THE Brewery Arts Centre, Kendal has launched an innovative art competition open for both professional and non-professional artists from the north of England.

Open Up North 2014 will culminate in a multi-venue exhibition across Kendal from May 31 to July 27 with a prize fund in surplus of £3000.

Following the success of the competition and exhibition in 2011 in which over 200 artists took part, the Brewery Arts Centre is ‘pleased’ to announce the return of the novel arts competition.

In 2011, Open Up North, saw 206 artists enter a total of 384 artworks with 150 pieces of work in the exhibition.

All of the works should be submitted via an online portal at www.openupnorth.org which will open on Monday March 3. The competition is open to any 2D artforms; including painting, drawing, printmaking, photography, digital and 3D wall mountable work.

The exhibition will be shown in venues across Kendal, including all gallery spaces in the Brewery Arts Centre, the Abbot Hall Art Gallery Coffee House and the Kendal College Castle Dairy.

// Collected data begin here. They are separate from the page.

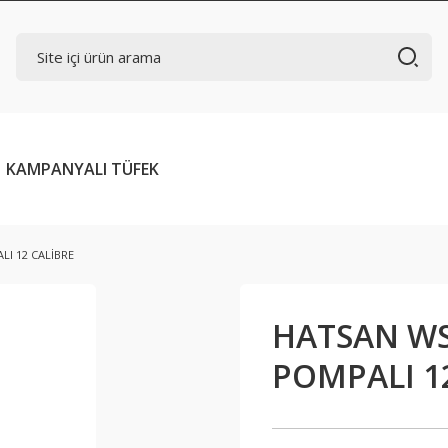
KAMPANYALI TÜFEK
I 12 CALİBRE
HATSAN W
POMPALI 1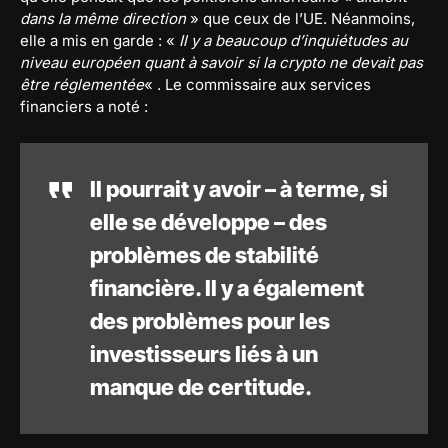
dans la même direction
» que ceux de l’UE. Néanmoins,
elle a mis en garde : «
Il y a beaucoup d’inquiétudes au
niveau européen quant à savoir si la crypto ne devait pas
être réglementée
« . Le commissaire aux services
financiers a noté :
Il pourrait y avoir – à terme, si
elle se développe – des
problèmes de stabilité
financière. Il y a également
des problèmes pour les
investisseurs liés à un
manque de certitude.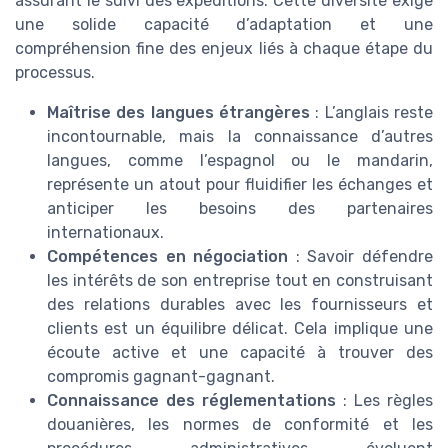
assurant le suivi des expéditions. Cette diversité exige
une solide capacité d’adaptation et une
compréhension fine des enjeux liés à chaque étape du
processus.
Maîtrise des langues étrangères
: L’anglais reste
incontournable, mais la connaissance d’autres
langues, comme l’espagnol ou le mandarin,
représente un atout pour fluidifier les échanges et
anticiper les besoins des partenaires
internationaux.
Compétences en négociation
: Savoir défendre
les intérêts de son entreprise tout en construisant
des relations durables avec les fournisseurs et
clients est un équilibre délicat. Cela implique une
écoute active et une capacité à trouver des
compromis gagnant-gagnant.
Connaissance des réglementations
: Les règles
douanières, les normes de conformité et les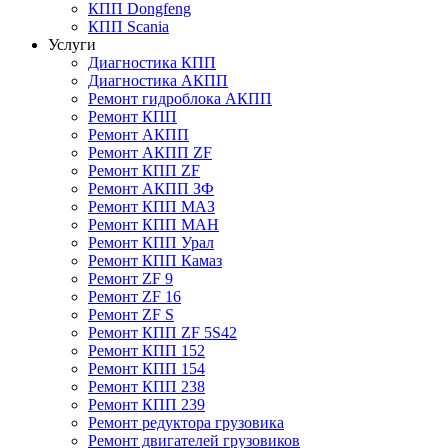
КПП Dongfeng
КПП Scania
Услуги
Диагностика КПП
Диагностика АКПП
Ремонт гидроблока АКПП
Ремонт КПП
Ремонт АКПП
Ремонт АКПП ZF
Ремонт КПП ZF
Ремонт АКПП ЗФ
Ремонт КПП МАЗ
Ремонт КПП МАН
Ремонт КПП Урал
Ремонт КПП Камаз
Ремонт ZF 9
Ремонт ZF 16
Ремонт ZF S
Ремонт КПП ZF 5S42
Ремонт КПП 152
Ремонт КПП 154
Ремонт КПП 238
Ремонт КПП 239
Ремонт редуктора грузовика
Ремонт двигателей грузовиков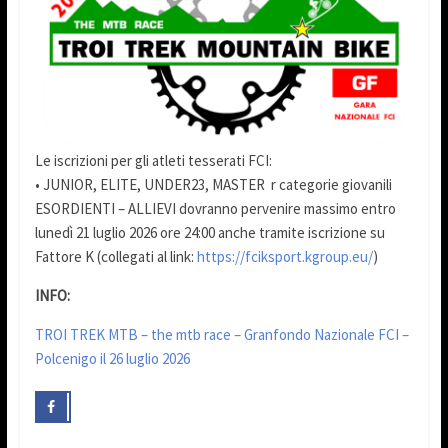
Le iscrizioni per gli atleti tesserati FCI:
• JUNIOR, ELITE, UNDER23, MASTER r categorie giovanili
ESORDIENTI – ALLIEVI dovranno pervenire massimo entro
lunedì 21 luglio 2026 ore 24:00 anche tramite iscrizione su
Fattore K (collegati al link:
https://fciksport.kgroup.eu/
)
INFO:
TROI TREK MTB – the mtb race – Granfondo Nazionale FCI –
Polcenigo il 26 luglio 2026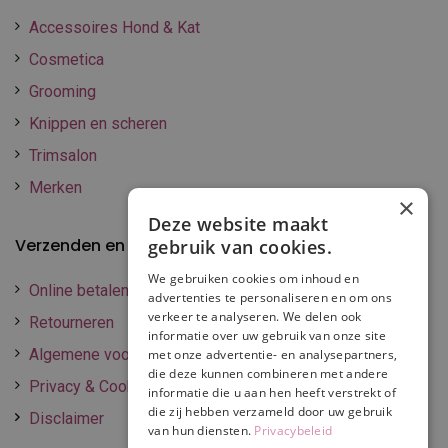
Accessoires Hond & Kat
Cosmetica
Grooming
Knippen en scheren
Trimsalon
Merken
×
Deze website maakt
Verzenden en betalen
gebruik van cookies.
We gebruiken cookies om inhoud en
Online betalen
advertenties te personaliseren en om ons
verkeer te analyseren. We delen ook
Retourneren
informatie over uw gebruik van onze site
Algemene voorwaarden
met onze advertentie- en analysepartners,
die deze kunnen combineren met andere
Privacy & Cookie policy
informatie die u aan hen heeft verstrekt of
die zij hebben verzameld door uw gebruik
Disclaimer
van hun diensten.
Privacybeleid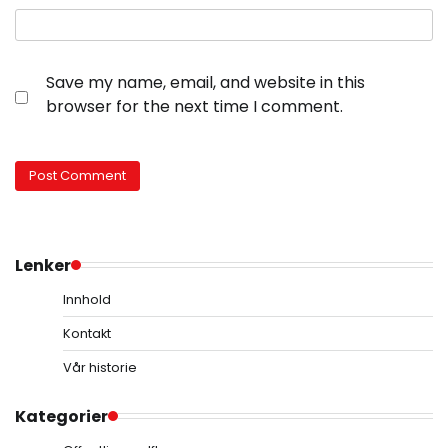
Save my name, email, and website in this
browser for the next time I comment.
Lenker
Innhold
Kontakt
Vår historie
Kategorier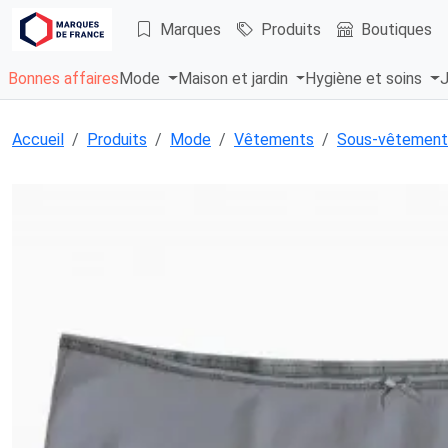
Marques
Produits
Boutiques
Bonnes affaires
Mode
Maison et jardin
Hygiène et soins
J
Accueil
Produits
Mode
Vêtements
Sous-vêtement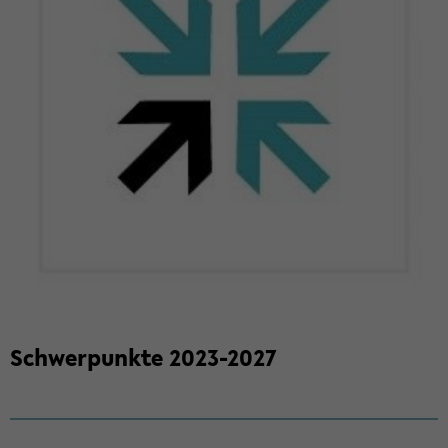
Schwer­punk­te 2023-​2027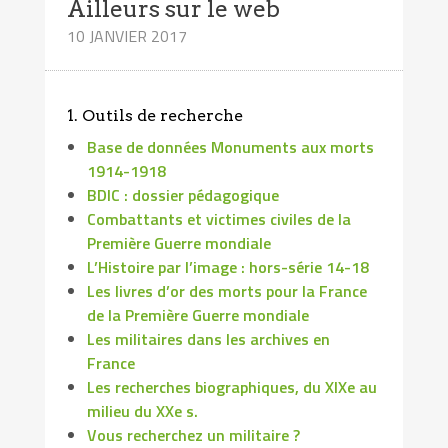
Ailleurs sur le web
10 JANVIER 2017
1. Outils de recherche
Base de données Monuments aux morts
1914-1918
BDIC : dossier pédagogique
Combattants et victimes civiles de la
Première Guerre mondiale
L’Histoire par l’image : hors-série 14-18
Les livres d’or des morts pour la France
de la Première Guerre mondiale
Les militaires dans les archives en
France
Les recherches biographiques, du XIXe au
milieu du XXe s.
Vous recherchez un militaire ?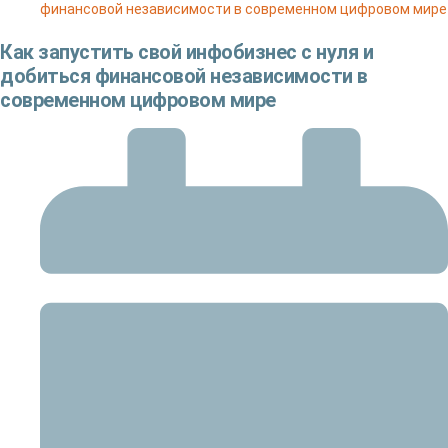
финансовой независимости в современном цифровом мире
Как запустить свой инфобизнес с нуля и
добиться финансовой независимости в
современном цифровом мире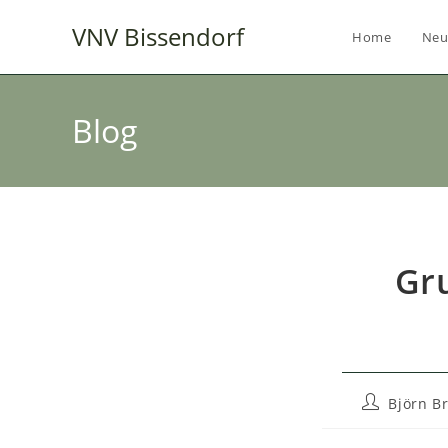
Zum
VNV Bissendorf
Inhalt
Home
Neu
springen
Blog
Gr
Beitrags-
Björn B
Autor: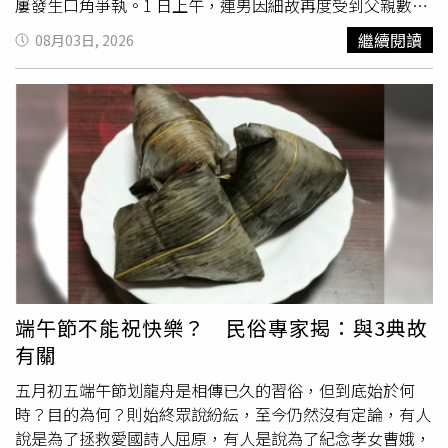
屢發生口角爭執。1 日上午，連男因細故再度受到父親數
落，他竟動了殺機，獨自徒步至離家數百公尺外的商店買
繼續閱讀
08月03日, 2026
刀。同日下午 1 時，連男攜刀返家，隨即持刀對父親發動猛
烈攻擊，造成連父全身多處嚴重刀傷、失血過多倒地。連男
見父親性命危急，竟呆坐半小時後才打電話通報救護車前往
救援。桃園市消防局救護人員趕抵現場時，連父仍有許意
識，但因傷勢過於嚴重，經送往醫院全力救治後，仍於 2 日
凌晨 3 時 12 分許宣告不治，連男則被依殺人罪逮捕，檢方
訊後依殺人罪聲押獲准，相關案情仍待調查釐清。
端午節不能祝快樂？ 民俗專家揭：與3典故
有關
五月初五端午節划龍舟是相傳已久的習俗，但到底始於何
時？目的為何？則始終眾說紛紜，至今仍然沒有定論，有人
說是為了拯救愛國詩人屈原，有人是說為了紀念孝女曹娥，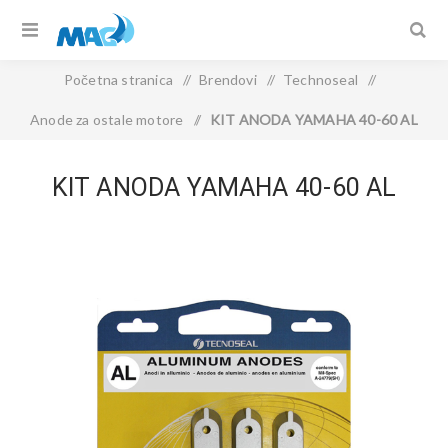
Početna stranica
/
Brendovi
/
Technoseal
/
Anode za ostale motore
/
KIT ANODA YAMAHA 40-60 AL
KIT ANODA YAMAHA 40-60 AL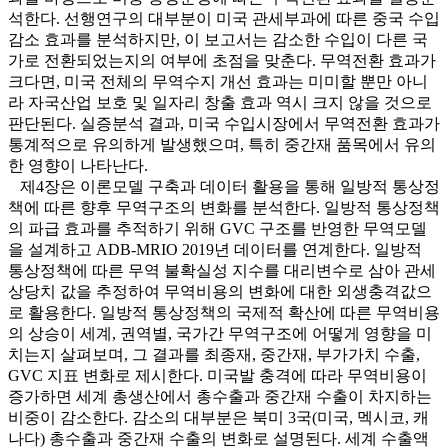
석한다. 선행연구의 대부분이 미국 관세부과에 따른 중국 수입
감소 효과를 분석하지만, 이 보고서는 감소한 수입이 다른 국
가로 전환되었는지의 여부에 초점을 맞춘다. 무역전환 효과가
크다면, 미국 전체의 무역수지 개선 효과는 미미할 뿐만 아니
라 자국산업 보호 및 일자리 창출 효과 역시 크지 않을 것으로
판단된다. 실증분석 결과, 미국 수입시장에서 무역전환 효과가
통계적으로 유의하게 발생했으며, 특히 중간재 품목에서 유의
한 영향이 나타난다.
제4장은 이론모델 구축과 데이터 활용을 통해 일방적 통상정
책에 따른 향후 무역구조의 변화를 분석한다. 일방적 통상정책
의 파급 효과를 추적하기 위해 GVC 구조를 반영한 무역모델
을 설계하고 ADB-MRIO 2019년 데이터를 연계한다. 일방적
통상정책에 따른 무역 불확실성 지수를 대리변수로 삼아 관세
상당치 값을 추정하여 무역비용의 변화에 대한 외생충격값으
로 활용한다. 일방적 통상정책의 국제적 확산에 따른 무역비용
의 상승이 세계, 권역별, 국가간 무역구조에 어떻게 영향을 미
치는지 살펴보며, 그 결과를 최종재, 중간재, 부가가치 수출,
GVC 지표 변화로 제시한다. 미국발 충격에 따라 무역비용이
증가하면 세계 총생산에서 총수출과 중간재 수출이 차지하는
비중이 감소한다. 감소의 대부분은 북미 3국(미국, 멕시코, 캐
나다) 총수출과 중간재 수출의 변화로 설명된다. 세계 수출액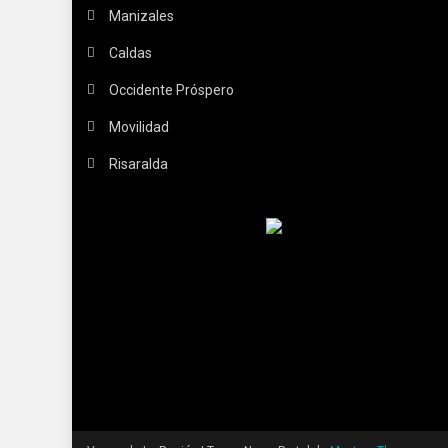
Manizales
Caldas
Occidente Próspero
Movilidad
Risaralda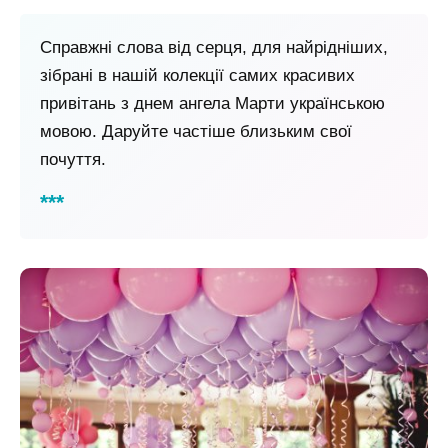
Справжні слова від серця, для найрідніших,
зібрані в нашій колекції самих красивих
привітань з днем ангела Марти українською
мовою. Даруйте частіше близьким свої
почуття.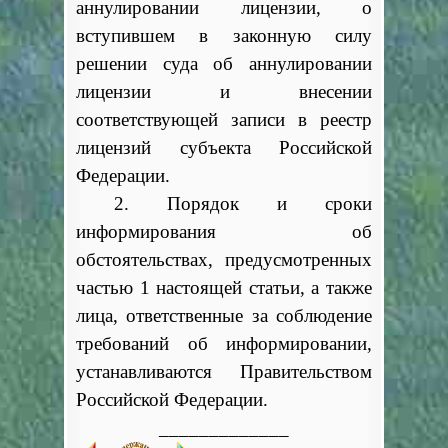
аннулировании лицензии, о
вступившем в законную силу
решении суда об аннулировании
лицензии и внесении
соответствующей записи в реестр
лицензий субъекта Российской
Федерации.
2. Порядок и сроки
информирования об
обстоятельствах, предусмотренных
частью 1 настоящей статьи, а также
лица, ответственные за соблюдение
требований об информировании,
устанавливаются Правительством
Российской Федерации.
_____________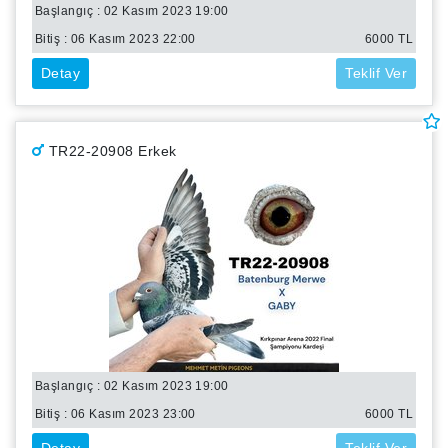
Başlangıç : 02 Kasım 2023 19:00
Bitiş :
06 Kasım 2023 22:00
6000
TL
Detay
Teklif Ver
TR22-20908 Erkek
Başlangıç : 02 Kasım 2023 19:00
Bitiş :
06 Kasım 2023 23:00
6000
TL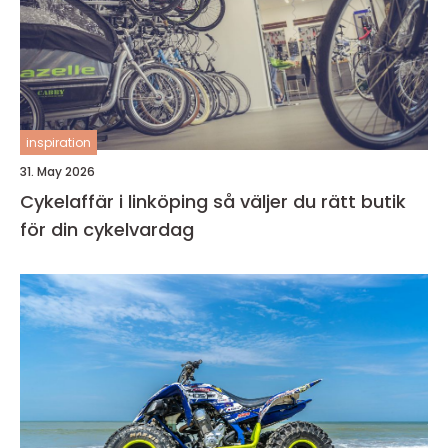
inspiration
31. May 2026
Cykelaffär i linköping så väljer du rätt butik
för din cykelvardag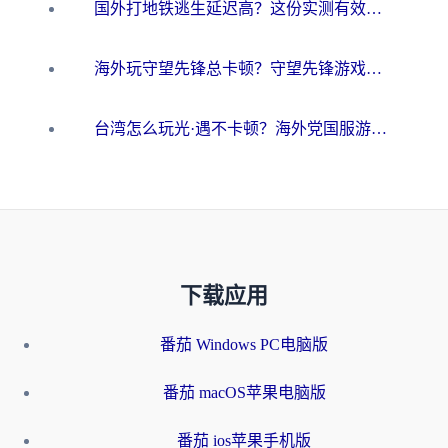
国外打地铁逃生延迟高？这份实测有效的低延迟指南帮你吃鸡
海外玩守望先锋总卡顿？守望先锋游戏加速器在哪里买&避坑指南（附欧洲非洲游戏实测）
台湾怎么玩光·遇不卡顿？海外党国服游戏加速终极攻略（附实测体验）
下载应用
番茄 Windows PC电脑版
番茄 macOS苹果电脑版
番茄 ios苹果手机版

Judges taking part this year are Helen Watson, director of collections and exhibitions at the Lakeland Arts Trust, Kwong Lee, director of Castlefield Gallery in Manchester and Estelle Lovatt, art critic and regular guest on BBC radio and TV, Sky News, and lecturer at Hampstead School of Art, London.

Developing the Brewery’s programme to support emerging artists across all art forms including theatre and literature, emerging artists who enter Open Up North will be eligible to attend a series of professional development sessions across northern England and three selected artists will benefit from a programme of mentoring coordinated by the Brewery Arts Centre’s Emerging Artist Programme in partnership with the Castlefield Gallery in Manchester.

This pioneering programme will be funded by the Esmée Fairbairn Foundation and will give the artists the opportunity to develop their artistic work and careers through workshops, master classes and mentoring sessions and will run from June 2014 until May 2015.

The Esmée Fairbairn Foundation is one of the largest independent grant-makers in the UK, making grants of £30 to £35 million annually towards a wide range of work within the arts, education and learning, the environment and social change.